**Brief:** In the rows from the line containing "Lines per view: lens" through the line containing "0.173701, 0.984797, -0.456144]]", inclusive, rename "distortion parameters" to "distortion coefficients" and output those lines with everything else unchanged.

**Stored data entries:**

━━━━━━━━━━

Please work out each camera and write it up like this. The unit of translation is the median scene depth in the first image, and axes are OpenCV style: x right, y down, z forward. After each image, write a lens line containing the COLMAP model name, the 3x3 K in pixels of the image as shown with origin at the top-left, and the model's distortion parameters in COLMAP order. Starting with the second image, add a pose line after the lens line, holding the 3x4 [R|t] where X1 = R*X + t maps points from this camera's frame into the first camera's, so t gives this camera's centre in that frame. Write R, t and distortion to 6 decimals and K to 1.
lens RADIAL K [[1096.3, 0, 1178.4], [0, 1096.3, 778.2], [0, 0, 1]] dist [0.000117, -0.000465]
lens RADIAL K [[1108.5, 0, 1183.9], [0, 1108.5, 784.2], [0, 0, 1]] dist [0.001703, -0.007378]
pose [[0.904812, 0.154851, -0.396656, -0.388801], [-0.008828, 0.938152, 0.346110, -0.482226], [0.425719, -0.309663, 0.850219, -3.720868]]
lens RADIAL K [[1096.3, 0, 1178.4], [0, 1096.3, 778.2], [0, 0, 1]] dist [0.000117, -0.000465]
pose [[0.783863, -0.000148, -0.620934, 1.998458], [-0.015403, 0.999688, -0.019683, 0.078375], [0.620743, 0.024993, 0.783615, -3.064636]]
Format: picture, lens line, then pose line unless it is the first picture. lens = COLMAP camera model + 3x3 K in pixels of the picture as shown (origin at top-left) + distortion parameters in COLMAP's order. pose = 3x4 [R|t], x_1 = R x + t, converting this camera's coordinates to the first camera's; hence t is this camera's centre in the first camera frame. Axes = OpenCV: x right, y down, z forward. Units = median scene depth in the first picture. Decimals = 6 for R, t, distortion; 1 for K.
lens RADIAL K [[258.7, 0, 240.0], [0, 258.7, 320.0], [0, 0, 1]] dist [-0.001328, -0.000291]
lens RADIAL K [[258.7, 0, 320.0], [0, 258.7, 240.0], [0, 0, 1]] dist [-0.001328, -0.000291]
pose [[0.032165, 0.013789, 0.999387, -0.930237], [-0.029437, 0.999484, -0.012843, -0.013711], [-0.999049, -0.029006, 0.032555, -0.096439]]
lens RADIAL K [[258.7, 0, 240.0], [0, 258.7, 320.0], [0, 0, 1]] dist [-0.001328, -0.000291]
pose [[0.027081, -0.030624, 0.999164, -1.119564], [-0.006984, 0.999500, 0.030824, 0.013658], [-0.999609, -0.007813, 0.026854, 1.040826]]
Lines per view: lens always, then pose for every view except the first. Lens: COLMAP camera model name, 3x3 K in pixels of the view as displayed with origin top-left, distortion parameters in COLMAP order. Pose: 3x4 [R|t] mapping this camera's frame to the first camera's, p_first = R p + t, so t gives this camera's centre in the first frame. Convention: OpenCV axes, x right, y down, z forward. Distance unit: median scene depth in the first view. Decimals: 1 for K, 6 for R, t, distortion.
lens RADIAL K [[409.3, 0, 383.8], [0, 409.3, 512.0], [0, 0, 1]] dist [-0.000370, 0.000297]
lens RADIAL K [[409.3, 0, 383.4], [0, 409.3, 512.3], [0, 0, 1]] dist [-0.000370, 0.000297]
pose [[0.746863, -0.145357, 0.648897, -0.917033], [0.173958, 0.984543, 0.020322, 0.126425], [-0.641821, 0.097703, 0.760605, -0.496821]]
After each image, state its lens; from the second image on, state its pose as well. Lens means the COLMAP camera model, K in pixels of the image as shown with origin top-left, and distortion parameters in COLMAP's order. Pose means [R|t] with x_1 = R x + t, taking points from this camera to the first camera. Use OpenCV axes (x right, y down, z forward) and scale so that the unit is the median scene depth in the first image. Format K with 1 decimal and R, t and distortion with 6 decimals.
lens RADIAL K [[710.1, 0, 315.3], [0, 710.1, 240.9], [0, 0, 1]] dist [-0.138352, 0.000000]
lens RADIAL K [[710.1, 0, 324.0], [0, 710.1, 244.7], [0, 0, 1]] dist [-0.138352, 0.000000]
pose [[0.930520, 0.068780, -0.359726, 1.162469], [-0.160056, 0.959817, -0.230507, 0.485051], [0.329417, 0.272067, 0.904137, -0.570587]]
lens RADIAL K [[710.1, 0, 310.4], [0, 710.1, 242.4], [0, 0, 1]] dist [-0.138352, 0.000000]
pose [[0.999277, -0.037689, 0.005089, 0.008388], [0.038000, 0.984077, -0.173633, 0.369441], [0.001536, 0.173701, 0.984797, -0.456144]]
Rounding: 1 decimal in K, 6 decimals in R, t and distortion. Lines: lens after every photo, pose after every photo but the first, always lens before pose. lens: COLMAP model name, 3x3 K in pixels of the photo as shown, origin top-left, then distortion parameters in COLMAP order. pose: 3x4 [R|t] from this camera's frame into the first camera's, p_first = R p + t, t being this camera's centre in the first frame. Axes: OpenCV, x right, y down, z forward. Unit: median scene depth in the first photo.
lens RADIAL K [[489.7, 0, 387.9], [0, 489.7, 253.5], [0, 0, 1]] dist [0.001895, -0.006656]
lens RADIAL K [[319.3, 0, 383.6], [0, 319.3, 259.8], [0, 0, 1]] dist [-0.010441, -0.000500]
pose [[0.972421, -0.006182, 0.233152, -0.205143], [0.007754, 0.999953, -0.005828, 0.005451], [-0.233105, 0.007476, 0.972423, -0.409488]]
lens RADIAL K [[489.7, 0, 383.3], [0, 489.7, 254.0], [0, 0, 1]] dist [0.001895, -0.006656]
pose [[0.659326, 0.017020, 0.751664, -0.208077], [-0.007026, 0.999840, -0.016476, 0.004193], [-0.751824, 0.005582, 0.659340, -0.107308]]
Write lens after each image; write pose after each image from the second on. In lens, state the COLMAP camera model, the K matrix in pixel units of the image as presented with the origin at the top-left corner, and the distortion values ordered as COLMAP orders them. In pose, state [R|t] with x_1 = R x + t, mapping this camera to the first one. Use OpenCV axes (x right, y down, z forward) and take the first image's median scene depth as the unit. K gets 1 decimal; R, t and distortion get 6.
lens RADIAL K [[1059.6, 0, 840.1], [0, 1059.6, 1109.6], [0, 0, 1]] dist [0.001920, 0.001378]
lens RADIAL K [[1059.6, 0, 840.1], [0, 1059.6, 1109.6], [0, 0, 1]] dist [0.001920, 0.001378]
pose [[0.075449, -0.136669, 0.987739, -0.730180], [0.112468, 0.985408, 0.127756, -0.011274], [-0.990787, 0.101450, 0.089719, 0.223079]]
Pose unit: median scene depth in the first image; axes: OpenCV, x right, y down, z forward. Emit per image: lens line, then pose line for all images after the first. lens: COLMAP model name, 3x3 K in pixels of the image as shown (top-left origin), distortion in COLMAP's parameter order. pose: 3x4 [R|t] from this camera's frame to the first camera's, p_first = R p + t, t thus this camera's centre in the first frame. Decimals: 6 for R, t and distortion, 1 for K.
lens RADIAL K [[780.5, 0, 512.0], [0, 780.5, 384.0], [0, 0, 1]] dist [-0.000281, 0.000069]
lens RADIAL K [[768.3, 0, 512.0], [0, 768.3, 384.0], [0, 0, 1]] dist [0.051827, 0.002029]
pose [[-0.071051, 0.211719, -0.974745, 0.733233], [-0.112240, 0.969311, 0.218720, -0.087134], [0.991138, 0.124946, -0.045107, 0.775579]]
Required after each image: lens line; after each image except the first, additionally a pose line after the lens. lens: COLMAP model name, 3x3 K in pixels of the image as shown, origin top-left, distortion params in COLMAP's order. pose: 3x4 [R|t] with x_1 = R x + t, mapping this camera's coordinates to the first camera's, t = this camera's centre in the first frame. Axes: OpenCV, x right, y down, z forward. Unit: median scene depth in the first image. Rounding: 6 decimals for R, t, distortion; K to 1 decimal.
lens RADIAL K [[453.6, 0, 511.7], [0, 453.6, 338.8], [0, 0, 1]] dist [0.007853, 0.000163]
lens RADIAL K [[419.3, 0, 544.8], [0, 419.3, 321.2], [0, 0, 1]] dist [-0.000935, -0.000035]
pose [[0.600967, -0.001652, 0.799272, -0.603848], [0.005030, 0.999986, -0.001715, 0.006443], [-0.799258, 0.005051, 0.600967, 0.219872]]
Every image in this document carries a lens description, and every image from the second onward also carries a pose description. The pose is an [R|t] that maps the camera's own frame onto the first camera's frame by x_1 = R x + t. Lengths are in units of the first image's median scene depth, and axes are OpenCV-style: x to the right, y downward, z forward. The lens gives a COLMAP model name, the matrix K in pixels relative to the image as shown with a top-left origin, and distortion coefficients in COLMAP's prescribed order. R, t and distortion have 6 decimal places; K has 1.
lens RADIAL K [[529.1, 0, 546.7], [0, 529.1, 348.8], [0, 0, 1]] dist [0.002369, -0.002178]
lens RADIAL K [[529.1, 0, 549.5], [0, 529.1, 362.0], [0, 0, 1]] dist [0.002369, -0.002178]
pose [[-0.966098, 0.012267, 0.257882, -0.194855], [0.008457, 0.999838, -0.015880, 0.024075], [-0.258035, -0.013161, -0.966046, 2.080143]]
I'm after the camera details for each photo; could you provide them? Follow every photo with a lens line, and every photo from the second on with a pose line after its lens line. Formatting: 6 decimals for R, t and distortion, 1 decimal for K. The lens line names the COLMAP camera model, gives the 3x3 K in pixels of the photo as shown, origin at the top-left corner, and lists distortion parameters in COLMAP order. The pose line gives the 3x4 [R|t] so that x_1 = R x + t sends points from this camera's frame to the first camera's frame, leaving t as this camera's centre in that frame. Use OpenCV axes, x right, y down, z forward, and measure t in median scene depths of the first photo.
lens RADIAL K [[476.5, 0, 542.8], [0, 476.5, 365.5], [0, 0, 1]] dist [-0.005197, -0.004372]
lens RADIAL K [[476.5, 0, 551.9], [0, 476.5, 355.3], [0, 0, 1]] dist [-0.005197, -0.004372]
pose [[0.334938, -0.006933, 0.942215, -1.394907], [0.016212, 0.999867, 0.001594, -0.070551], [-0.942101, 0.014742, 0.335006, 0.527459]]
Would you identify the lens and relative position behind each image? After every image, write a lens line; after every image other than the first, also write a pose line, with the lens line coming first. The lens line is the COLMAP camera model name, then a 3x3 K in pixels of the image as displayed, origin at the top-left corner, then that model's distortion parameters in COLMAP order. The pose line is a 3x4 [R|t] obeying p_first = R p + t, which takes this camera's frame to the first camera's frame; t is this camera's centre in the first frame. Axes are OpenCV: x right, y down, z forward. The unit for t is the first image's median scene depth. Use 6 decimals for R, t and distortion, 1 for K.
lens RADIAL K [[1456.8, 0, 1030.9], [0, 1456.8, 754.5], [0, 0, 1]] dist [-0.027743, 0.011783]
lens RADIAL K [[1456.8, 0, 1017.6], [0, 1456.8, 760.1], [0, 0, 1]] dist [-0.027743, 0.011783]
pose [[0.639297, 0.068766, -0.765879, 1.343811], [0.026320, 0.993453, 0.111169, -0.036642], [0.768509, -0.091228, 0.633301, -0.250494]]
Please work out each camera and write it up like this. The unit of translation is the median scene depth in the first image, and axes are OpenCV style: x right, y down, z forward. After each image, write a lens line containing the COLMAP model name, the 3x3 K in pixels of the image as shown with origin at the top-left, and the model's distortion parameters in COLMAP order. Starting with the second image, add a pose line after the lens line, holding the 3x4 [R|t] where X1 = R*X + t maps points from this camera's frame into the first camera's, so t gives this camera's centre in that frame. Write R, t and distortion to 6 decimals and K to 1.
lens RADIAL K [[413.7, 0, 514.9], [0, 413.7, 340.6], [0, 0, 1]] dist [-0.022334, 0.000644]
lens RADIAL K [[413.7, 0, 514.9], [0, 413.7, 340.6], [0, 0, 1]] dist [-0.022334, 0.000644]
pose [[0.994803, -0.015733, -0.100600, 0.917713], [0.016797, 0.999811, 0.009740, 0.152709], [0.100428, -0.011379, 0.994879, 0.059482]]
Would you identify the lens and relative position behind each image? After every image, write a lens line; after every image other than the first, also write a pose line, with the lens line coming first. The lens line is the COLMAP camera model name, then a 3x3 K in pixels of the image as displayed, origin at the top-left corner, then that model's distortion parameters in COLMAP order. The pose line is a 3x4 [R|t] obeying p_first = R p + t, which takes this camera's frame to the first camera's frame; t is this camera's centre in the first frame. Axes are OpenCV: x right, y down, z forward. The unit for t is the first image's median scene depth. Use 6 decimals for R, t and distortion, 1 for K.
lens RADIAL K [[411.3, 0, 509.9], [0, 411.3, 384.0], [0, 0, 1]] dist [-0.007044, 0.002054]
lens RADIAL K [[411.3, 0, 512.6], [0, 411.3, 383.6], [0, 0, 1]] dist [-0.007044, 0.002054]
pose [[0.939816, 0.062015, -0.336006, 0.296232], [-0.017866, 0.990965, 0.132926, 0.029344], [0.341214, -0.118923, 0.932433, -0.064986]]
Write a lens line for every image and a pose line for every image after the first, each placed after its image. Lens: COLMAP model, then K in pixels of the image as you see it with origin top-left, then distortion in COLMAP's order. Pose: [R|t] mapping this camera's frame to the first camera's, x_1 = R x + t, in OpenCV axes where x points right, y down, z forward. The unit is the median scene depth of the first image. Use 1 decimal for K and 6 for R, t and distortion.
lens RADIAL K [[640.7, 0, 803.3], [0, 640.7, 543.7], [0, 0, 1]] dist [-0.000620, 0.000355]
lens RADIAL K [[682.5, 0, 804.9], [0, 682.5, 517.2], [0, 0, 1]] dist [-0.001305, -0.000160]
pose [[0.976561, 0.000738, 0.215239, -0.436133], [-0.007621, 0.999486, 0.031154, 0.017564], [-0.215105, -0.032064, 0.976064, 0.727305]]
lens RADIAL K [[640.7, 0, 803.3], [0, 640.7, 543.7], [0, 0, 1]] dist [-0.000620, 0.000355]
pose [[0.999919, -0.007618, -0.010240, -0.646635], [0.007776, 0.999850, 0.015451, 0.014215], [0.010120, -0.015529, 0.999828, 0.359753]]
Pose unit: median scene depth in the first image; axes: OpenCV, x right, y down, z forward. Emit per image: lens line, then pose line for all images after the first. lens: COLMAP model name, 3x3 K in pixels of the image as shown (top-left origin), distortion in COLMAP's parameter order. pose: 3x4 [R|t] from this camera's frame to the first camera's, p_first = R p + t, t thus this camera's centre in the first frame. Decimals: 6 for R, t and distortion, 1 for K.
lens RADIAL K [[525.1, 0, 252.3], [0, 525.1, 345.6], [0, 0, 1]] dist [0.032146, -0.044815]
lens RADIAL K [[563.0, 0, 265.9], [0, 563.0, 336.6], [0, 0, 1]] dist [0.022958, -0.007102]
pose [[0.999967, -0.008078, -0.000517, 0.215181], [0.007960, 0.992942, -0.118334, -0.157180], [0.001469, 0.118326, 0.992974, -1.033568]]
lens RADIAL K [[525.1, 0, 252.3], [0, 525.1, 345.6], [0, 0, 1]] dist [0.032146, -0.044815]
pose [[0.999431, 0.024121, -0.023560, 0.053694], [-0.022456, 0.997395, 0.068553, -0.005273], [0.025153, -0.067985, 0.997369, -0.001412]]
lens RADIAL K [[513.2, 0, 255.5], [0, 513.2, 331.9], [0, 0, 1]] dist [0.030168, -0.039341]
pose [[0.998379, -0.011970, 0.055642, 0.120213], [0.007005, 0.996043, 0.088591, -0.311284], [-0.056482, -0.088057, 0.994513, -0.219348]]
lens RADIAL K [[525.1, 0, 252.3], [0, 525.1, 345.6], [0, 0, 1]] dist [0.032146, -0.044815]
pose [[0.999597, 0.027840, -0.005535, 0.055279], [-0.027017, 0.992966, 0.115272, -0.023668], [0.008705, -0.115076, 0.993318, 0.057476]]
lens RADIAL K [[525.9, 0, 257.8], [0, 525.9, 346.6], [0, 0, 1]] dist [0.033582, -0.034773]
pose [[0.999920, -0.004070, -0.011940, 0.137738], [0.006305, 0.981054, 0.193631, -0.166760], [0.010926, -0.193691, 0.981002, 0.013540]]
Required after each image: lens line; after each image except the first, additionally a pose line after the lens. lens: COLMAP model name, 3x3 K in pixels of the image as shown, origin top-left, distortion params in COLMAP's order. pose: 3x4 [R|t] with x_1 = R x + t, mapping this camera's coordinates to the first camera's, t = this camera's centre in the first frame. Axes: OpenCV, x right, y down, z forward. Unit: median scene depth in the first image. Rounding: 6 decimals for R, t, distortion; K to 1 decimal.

━━━━━━━━━━

**Result for this exercise:**
Lines per view: lens always, then pose for every view except the first. Lens: COLMAP camera model name, 3x3 K in pixels of the view as displayed with origin top-left, distortion coefficients in COLMAP order. Pose: 3x4 [R|t] mapping this camera's frame to the first camera's, p_first = R p + t, so t gives this camera's centre in the first frame. Convention: OpenCV axes, x right, y down, z forward. Distance unit: median scene depth in the first view. Decimals: 1 for K, 6 for R, t, distortion.
lens RADIAL K [[409.3, 0, 383.8], [0, 409.3, 512.0], [0, 0, 1]] dist [-0.000370, 0.000297]
lens RADIAL K [[409.3, 0, 383.4], [0, 409.3, 512.3], [0, 0, 1]] dist [-0.000370, 0.000297]
pose [[0.746863, -0.145357, 0.648897, -0.917033], [0.173958, 0.984543, 0.020322, 0.126425], [-0.641821, 0.097703, 0.760605, -0.496821]]
After each image, state its lens; from the second image on, state its pose as well. Lens means the COLMAP camera model, K in pixels of the image as shown with origin top-left, and distortion coefficients in COLMAP's order. Pose means [R|t] with x_1 = R x + t, taking points from this camera to the first camera. Use OpenCV axes (x right, y down, z forward) and scale so that the unit is the median scene depth in the first image. Format K with 1 decimal and R, t and distortion with 6 decimals.
lens RADIAL K [[710.1, 0, 315.3], [0, 710.1, 240.9], [0, 0, 1]] dist [-0.138352, 0.000000]
lens RADIAL K [[710.1, 0, 324.0], [0, 710.1, 244.7], [0, 0, 1]] dist [-0.138352, 0.000000]
pose [[0.930520, 0.068780, -0.359726, 1.162469], [-0.160056, 0.959817, -0.230507, 0.485051], [0.329417, 0.272067, 0.904137, -0.570587]]
lens RADIAL K [[710.1, 0, 310.4], [0, 710.1, 242.4], [0, 0, 1]] dist [-0.138352, 0.000000]
pose [[0.999277, -0.037689, 0.005089, 0.008388], [0.038000, 0.984077, -0.173633, 0.369441], [0.001536, 0.173701, 0.984797, -0.456144]]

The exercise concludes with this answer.